• [Source excerpt]:
==*==
On Tue, Dec 23, 2008 at 10:56 AM, David Meyer <[email protected]> wrote:
>        So what you describe is the well-known, standard
>        map-and-encap behavior. A packet hits the ITR, the ITR
>        looks up the mapping (existing mapping, DNS, APT, ALT,
>        static, or whatever), encaps the packet, sends it to the
>        destination ETR. Now, at this point if you have to asses
>        reachability somehow, or you can create a persistent
>        failure by latching on the wrong "route" (or "routes"; a
>        route here is analogous to what folks are calling RLOCs
>        in other contexts).

Hi Dave,

For clarity's sake, lets say: "Latching on to a currently unreachable ETR."

TRRP moves the connectedness problem away from the ITR. At the primary
level, the ITR is not responsible for deciding whether it can reach a
particular ETR. Period.

The connectedness problem is moved entirely to the destination
network's external system that selects the priority at which ETRs go
into the map. The scope of the connectedness problem reduces to:

1. Deciding which of my ETRs can currently reach me, and
2. Deciding which of my ETRs are "fully connected" to the Internet for
some heuristic definition of "fully connected."


The ITR latches on to an unreachable ETR only if the destination
selects an ETR for himself which is not fully connected to the
Internet.
==*==
• [Dataset records]:
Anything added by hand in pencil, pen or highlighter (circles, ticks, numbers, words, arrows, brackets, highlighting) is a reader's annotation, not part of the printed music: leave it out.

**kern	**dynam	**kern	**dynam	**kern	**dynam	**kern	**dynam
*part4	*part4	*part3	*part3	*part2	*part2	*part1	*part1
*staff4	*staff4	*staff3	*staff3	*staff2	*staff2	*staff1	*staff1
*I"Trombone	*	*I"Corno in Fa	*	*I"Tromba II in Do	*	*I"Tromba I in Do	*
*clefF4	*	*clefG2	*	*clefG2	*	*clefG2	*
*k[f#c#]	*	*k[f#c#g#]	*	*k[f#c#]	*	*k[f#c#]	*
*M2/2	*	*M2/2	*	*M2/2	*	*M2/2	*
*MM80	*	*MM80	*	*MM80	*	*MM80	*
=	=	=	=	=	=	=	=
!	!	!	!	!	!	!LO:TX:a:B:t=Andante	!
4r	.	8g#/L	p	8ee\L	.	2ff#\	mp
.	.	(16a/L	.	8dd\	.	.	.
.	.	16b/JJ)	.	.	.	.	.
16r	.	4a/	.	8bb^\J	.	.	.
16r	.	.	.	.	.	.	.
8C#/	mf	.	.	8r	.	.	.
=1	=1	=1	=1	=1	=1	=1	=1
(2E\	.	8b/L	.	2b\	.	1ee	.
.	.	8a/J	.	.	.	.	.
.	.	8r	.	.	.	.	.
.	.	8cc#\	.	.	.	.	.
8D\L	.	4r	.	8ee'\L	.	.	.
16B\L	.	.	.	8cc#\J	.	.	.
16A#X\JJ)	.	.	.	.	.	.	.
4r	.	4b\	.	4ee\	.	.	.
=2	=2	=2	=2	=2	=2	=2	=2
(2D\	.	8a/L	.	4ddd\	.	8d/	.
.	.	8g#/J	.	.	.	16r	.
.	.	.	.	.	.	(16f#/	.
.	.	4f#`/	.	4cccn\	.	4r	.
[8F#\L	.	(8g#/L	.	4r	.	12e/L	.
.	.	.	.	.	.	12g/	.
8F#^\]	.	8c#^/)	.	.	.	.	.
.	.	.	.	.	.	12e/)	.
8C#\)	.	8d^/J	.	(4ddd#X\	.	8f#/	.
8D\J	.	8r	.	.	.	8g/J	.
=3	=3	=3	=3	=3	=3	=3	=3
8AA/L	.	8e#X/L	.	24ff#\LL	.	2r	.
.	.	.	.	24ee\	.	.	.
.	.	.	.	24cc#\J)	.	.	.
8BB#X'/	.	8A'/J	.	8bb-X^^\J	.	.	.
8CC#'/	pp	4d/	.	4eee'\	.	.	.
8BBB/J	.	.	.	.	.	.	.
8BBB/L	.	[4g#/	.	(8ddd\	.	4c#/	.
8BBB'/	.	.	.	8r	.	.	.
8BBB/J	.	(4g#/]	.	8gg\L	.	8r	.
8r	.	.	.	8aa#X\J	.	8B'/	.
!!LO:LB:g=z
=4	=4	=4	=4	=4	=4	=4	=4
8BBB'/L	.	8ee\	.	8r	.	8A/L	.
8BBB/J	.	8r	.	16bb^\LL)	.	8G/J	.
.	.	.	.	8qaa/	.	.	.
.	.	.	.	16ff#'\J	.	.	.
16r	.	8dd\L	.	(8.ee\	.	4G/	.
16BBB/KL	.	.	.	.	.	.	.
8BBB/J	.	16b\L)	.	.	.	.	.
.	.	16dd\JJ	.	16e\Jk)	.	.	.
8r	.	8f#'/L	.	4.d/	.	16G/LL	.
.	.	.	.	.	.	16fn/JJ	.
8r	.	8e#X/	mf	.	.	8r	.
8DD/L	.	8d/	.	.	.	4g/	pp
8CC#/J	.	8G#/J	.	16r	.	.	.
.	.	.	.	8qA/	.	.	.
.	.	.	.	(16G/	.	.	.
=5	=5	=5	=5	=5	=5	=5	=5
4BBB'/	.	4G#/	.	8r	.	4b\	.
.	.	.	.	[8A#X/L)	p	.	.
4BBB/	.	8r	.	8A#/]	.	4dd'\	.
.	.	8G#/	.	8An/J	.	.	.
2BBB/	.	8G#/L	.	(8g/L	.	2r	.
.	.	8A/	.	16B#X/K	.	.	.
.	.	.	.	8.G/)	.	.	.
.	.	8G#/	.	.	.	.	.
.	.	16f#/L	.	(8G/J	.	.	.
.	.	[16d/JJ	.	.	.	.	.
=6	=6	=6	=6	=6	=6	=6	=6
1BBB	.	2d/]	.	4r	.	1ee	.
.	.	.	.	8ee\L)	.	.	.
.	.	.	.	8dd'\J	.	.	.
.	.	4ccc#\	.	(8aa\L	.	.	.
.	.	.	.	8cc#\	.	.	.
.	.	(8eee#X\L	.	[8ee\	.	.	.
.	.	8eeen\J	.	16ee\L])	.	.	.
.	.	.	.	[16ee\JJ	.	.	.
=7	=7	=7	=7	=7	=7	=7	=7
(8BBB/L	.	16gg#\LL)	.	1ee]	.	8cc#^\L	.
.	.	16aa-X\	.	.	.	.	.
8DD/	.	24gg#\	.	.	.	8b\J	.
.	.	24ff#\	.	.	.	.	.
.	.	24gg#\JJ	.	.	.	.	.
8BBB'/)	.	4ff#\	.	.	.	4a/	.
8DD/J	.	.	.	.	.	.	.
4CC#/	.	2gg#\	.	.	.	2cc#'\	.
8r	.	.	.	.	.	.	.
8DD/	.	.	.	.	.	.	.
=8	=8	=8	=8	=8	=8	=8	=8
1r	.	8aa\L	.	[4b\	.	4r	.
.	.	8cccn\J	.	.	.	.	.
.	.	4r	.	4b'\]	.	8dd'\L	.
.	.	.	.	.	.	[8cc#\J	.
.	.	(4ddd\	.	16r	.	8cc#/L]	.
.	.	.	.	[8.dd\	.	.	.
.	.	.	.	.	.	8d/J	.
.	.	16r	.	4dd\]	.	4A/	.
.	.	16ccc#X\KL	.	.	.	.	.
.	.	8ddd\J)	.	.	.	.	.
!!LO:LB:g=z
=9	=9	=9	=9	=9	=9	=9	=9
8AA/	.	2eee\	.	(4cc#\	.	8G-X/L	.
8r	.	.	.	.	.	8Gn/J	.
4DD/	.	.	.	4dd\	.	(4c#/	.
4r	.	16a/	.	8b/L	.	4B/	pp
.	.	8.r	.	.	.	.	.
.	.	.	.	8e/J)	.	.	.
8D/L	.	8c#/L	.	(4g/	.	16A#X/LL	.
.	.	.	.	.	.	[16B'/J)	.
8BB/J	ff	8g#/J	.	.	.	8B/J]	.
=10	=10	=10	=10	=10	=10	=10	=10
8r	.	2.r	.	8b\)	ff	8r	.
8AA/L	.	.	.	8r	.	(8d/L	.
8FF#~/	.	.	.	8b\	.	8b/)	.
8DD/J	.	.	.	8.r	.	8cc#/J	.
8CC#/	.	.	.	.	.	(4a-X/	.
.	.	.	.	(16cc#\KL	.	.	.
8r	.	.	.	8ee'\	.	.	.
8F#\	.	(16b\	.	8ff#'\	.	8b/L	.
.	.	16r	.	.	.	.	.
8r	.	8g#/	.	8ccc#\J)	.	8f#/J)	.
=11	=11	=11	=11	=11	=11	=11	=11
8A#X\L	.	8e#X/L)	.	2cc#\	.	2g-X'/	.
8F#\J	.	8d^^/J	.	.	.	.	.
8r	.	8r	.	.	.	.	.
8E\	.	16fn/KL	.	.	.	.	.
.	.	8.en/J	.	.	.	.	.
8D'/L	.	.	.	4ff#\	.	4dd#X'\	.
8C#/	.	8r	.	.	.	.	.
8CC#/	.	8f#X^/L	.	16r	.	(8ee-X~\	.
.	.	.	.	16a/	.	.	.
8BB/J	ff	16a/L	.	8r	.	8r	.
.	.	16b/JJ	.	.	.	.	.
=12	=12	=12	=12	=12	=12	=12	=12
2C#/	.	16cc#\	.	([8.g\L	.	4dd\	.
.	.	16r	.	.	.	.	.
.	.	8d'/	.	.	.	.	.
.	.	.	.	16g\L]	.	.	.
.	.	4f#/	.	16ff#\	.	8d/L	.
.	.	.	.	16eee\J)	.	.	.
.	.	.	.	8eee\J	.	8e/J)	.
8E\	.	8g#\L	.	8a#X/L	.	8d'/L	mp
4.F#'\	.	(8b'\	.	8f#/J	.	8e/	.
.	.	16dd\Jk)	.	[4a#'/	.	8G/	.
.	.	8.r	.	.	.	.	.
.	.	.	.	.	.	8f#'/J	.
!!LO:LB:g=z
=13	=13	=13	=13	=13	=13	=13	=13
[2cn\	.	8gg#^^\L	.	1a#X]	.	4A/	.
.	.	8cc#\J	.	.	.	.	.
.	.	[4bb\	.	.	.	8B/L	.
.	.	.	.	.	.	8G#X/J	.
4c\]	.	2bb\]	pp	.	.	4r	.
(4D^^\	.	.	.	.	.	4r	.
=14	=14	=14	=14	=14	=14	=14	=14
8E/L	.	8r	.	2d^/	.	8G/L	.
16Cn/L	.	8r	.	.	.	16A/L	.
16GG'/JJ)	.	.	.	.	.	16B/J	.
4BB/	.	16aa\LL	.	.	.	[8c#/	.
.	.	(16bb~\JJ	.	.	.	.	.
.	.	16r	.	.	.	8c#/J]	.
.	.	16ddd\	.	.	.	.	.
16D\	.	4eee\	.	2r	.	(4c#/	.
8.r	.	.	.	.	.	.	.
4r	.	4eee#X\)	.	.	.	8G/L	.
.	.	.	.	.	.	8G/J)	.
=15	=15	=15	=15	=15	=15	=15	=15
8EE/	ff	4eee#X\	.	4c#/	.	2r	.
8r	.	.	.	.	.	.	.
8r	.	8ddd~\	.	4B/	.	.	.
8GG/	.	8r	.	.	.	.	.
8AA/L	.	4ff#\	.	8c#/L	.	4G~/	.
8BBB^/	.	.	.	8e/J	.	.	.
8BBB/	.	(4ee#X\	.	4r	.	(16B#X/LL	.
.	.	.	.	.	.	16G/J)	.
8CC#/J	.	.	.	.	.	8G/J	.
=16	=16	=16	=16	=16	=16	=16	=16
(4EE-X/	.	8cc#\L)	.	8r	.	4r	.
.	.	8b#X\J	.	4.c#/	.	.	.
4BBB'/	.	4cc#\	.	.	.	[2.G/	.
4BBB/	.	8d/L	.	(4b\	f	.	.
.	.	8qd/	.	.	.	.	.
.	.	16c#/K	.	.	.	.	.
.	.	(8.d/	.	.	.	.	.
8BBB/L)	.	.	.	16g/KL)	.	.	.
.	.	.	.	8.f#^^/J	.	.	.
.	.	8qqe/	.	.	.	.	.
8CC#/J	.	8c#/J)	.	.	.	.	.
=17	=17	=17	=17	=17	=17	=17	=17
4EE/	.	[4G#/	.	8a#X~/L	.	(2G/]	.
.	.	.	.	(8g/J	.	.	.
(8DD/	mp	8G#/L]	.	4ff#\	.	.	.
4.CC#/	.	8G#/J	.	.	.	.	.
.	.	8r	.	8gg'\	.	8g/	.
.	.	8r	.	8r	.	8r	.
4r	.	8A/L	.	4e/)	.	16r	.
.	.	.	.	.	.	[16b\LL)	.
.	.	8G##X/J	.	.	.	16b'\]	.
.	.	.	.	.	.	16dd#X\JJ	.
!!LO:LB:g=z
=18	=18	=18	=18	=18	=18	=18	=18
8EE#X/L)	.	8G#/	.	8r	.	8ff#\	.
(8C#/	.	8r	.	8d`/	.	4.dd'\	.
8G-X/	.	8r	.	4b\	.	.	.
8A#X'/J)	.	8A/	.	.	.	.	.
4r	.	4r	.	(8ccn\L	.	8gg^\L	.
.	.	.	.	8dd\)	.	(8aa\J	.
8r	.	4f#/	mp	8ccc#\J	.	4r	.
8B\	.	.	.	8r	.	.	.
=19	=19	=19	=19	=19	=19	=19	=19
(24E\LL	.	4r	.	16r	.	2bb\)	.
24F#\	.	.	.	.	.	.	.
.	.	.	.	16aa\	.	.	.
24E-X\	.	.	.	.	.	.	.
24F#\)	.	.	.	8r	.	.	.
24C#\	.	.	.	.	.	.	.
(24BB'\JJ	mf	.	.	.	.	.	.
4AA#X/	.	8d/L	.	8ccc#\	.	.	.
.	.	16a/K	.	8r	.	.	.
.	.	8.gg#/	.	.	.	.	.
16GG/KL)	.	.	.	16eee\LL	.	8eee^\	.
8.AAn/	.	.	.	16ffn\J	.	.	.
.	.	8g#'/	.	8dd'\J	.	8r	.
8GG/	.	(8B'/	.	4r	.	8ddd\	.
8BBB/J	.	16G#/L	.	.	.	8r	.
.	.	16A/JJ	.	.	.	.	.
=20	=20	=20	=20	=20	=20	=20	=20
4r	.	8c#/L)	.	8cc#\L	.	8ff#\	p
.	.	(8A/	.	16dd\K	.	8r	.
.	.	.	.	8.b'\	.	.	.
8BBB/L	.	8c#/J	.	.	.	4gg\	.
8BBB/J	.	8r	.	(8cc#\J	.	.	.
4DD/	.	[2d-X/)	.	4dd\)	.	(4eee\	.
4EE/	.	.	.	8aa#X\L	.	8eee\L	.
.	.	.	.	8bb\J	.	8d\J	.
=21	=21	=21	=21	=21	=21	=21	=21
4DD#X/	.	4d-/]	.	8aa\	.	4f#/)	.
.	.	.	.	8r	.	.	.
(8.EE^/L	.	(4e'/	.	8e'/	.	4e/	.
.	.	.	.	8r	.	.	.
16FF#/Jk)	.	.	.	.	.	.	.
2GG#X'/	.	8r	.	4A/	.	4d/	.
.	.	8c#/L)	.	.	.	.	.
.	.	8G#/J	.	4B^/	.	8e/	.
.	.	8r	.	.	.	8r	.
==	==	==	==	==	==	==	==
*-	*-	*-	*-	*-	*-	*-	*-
==*==
• [Task requirements]: Reproduce the stretch of the email from "TRRP moves the" through "particular ETR. Period.". Use only the email to complete these.

• [Final answer]:
TRRP moves the connectedness problem away from the ITR. At the primary
level, the ITR is not responsible for deciding whether it can reach a
particular ETR. Period.